***** Exercise materials

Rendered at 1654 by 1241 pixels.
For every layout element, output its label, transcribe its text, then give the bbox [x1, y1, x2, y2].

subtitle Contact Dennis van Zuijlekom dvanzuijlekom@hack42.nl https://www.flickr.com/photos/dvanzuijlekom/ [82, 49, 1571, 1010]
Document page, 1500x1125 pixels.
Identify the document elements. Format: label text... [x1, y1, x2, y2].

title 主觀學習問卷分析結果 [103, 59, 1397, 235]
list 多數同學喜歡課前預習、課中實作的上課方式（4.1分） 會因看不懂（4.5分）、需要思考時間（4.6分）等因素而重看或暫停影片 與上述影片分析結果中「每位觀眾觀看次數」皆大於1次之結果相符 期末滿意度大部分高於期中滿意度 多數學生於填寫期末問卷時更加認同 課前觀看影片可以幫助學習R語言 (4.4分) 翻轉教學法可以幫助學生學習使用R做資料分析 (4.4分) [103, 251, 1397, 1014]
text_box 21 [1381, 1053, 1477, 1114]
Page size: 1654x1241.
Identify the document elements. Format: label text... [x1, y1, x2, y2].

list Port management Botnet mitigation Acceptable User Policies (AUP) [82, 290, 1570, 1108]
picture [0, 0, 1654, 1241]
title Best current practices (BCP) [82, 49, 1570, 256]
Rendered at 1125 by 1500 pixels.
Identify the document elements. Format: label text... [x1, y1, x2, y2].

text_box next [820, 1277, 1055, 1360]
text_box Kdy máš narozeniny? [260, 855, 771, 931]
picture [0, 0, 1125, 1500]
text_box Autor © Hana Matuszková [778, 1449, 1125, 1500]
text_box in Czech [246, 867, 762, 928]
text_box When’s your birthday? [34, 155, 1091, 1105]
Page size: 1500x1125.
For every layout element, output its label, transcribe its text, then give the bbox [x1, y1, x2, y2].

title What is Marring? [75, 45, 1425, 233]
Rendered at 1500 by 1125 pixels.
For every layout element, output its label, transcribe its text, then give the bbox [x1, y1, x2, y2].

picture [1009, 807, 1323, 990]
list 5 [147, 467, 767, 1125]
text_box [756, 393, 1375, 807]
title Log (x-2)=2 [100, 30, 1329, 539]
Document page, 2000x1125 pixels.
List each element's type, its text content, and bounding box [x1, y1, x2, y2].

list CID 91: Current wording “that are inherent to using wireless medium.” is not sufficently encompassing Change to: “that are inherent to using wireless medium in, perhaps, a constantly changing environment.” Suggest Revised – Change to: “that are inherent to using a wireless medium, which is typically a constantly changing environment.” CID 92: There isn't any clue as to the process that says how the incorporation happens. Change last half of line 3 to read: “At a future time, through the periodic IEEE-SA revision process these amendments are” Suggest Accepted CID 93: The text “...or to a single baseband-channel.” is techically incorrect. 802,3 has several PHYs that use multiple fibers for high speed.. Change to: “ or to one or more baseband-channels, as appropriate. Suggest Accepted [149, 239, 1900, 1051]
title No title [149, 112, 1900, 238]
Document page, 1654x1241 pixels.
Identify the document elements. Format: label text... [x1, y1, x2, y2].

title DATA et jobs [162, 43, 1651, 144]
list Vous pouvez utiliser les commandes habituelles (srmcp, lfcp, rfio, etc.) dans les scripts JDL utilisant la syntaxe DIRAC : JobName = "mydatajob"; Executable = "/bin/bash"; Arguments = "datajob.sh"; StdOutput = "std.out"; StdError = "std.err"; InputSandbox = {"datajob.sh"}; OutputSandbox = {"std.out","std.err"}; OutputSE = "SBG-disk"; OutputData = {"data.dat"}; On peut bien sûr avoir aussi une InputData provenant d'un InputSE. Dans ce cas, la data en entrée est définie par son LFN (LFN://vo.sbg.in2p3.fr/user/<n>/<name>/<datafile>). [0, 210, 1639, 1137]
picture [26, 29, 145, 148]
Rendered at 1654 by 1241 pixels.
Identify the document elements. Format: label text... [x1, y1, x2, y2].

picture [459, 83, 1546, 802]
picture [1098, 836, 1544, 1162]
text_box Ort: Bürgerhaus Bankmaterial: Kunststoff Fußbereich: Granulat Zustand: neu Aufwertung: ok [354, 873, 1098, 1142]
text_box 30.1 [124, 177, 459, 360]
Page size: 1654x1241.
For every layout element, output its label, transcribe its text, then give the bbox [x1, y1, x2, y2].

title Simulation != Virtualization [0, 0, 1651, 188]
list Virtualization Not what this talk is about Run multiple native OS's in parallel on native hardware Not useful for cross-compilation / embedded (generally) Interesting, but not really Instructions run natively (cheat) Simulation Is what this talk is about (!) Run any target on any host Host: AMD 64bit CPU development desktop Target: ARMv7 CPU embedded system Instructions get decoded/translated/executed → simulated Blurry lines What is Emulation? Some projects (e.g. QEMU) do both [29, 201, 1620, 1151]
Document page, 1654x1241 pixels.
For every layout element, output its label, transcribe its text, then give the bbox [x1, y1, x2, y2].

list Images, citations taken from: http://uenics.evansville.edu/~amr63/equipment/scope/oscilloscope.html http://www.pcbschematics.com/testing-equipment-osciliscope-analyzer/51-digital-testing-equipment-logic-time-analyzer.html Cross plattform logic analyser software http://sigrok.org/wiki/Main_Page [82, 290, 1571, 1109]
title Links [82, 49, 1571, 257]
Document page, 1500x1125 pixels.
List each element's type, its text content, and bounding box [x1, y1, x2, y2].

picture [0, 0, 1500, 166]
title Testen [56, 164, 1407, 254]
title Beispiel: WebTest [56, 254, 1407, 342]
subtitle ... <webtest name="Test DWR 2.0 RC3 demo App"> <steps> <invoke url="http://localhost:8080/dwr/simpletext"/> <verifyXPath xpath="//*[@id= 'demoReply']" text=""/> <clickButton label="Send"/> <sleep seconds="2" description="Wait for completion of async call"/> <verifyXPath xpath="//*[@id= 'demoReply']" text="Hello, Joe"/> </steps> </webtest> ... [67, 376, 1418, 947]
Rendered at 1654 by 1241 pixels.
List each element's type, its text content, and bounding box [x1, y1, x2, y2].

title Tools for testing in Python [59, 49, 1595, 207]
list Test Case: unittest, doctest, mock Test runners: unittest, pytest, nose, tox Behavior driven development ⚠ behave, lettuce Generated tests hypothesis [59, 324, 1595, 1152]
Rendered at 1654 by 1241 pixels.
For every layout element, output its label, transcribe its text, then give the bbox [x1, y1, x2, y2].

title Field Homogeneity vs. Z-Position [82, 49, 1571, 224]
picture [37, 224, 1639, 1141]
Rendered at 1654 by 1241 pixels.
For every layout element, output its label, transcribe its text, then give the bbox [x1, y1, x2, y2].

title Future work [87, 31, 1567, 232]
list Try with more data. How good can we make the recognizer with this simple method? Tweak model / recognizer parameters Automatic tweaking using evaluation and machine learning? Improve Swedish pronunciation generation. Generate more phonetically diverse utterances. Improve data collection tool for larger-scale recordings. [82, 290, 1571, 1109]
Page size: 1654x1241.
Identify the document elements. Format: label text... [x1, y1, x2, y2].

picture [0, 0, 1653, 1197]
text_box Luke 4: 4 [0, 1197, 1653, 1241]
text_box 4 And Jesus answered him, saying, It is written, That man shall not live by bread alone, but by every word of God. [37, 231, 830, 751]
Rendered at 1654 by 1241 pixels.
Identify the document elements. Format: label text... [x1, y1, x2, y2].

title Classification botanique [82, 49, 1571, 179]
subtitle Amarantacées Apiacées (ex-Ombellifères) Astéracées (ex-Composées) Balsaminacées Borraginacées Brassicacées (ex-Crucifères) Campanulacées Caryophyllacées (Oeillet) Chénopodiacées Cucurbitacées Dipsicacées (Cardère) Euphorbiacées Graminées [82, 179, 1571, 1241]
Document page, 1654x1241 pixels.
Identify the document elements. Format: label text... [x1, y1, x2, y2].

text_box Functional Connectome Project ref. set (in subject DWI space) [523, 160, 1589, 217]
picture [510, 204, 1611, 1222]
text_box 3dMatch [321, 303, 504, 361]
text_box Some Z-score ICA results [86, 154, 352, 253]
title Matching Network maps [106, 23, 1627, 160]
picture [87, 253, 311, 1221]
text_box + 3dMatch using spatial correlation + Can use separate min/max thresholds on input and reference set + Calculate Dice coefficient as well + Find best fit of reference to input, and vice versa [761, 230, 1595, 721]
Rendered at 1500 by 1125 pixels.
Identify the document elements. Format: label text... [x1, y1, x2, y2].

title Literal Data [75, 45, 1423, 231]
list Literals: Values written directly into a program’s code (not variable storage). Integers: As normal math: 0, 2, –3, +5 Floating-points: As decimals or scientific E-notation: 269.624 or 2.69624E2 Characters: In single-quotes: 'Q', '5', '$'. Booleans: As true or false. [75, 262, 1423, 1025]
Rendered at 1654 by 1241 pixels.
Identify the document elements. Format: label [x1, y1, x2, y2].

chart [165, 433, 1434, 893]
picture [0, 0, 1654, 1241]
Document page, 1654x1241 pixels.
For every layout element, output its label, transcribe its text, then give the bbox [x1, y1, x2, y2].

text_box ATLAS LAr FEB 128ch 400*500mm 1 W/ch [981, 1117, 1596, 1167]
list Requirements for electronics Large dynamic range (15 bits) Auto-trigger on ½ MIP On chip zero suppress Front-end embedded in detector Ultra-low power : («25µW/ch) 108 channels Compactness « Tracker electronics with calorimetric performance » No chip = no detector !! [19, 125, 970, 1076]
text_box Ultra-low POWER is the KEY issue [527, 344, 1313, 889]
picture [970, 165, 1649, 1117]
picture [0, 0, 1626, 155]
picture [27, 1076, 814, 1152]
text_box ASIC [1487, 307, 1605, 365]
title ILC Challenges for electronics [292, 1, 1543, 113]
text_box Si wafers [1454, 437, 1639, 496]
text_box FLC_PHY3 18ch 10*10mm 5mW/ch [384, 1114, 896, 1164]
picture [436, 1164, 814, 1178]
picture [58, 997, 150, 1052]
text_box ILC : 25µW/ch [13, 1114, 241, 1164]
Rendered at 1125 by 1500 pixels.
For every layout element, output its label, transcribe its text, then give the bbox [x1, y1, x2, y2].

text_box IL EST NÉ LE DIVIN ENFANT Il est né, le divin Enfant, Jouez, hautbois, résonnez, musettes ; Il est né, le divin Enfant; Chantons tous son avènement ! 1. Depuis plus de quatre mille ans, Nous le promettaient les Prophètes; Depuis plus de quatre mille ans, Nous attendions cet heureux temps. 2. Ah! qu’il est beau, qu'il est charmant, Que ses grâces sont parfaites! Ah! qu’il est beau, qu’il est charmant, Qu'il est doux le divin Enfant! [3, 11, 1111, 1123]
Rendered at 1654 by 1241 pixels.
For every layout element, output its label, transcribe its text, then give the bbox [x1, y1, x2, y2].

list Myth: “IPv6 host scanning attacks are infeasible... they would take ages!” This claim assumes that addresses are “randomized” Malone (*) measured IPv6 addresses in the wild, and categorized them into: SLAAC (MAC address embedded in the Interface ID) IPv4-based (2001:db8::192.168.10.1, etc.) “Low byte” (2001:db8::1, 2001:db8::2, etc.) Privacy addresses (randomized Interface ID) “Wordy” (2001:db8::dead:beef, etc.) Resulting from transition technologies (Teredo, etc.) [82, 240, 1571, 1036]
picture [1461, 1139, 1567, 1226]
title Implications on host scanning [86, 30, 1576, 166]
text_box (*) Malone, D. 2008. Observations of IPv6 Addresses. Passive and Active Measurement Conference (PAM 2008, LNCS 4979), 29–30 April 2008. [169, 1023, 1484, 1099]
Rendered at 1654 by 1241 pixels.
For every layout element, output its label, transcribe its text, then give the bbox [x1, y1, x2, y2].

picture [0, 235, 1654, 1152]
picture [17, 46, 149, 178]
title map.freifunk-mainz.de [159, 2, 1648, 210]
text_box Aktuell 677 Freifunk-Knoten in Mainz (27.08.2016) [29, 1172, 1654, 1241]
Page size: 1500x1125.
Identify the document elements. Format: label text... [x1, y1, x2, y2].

**********

### Requirement
Give every line from the start of the records through the line containing "title Best current" as a JSON list of strings, one per line. Leave out blank lines.

### Answer
[
  "Rendered at 1654 by 1241 pixels.",
  "For every layout element, output its label, transcribe its text, then give the bbox [x1, y1, x2, y2].",
  "subtitle Contact Dennis van Zuijlekom dvanzuijlekom@hack42.nl https://www.flickr.com/photos/dvanzuijlekom/ [82, 49, 1571, 1010]",
  "Document page, 1500x1125 pixels.",
  "Identify the document elements. Format: label text... [x1, y1, x2, y2].",
  "title 主觀學習問卷分析結果 [103, 59, 1397, 235]",
  "list 多數同學喜歡課前預習、課中實作的上課方式（4.1分） 會因看不懂（4.5分）、需要思考時間（4.6分）等因素而重看或暫停影片 與上述影片分析結果中「每位觀眾觀看次數」皆大於1次之結果相符 期末滿意度大部分高於期中滿意度 多數學生於填寫期末問卷時更加認同 課前觀看影片可以幫助學習R語言 (4.4分) 翻轉教學法可以幫助學生學習使用R做資料分析 (4.4分) [103, 251, 1397, 1014]",
  "text_box 21 [1381, 1053, 1477, 1114]",
  "Page size: 1654x1241.",
  "Identify the document elements. Format: label text... [x1, y1, x2, y2].",
  "list Port management Botnet mitigation Acceptable User Policies (AUP) [82, 290, 1570, 1108]",
  "picture [0, 0, 1654, 1241]",
  "title Best current practices (BCP) [82, 49, 1570, 256]"
]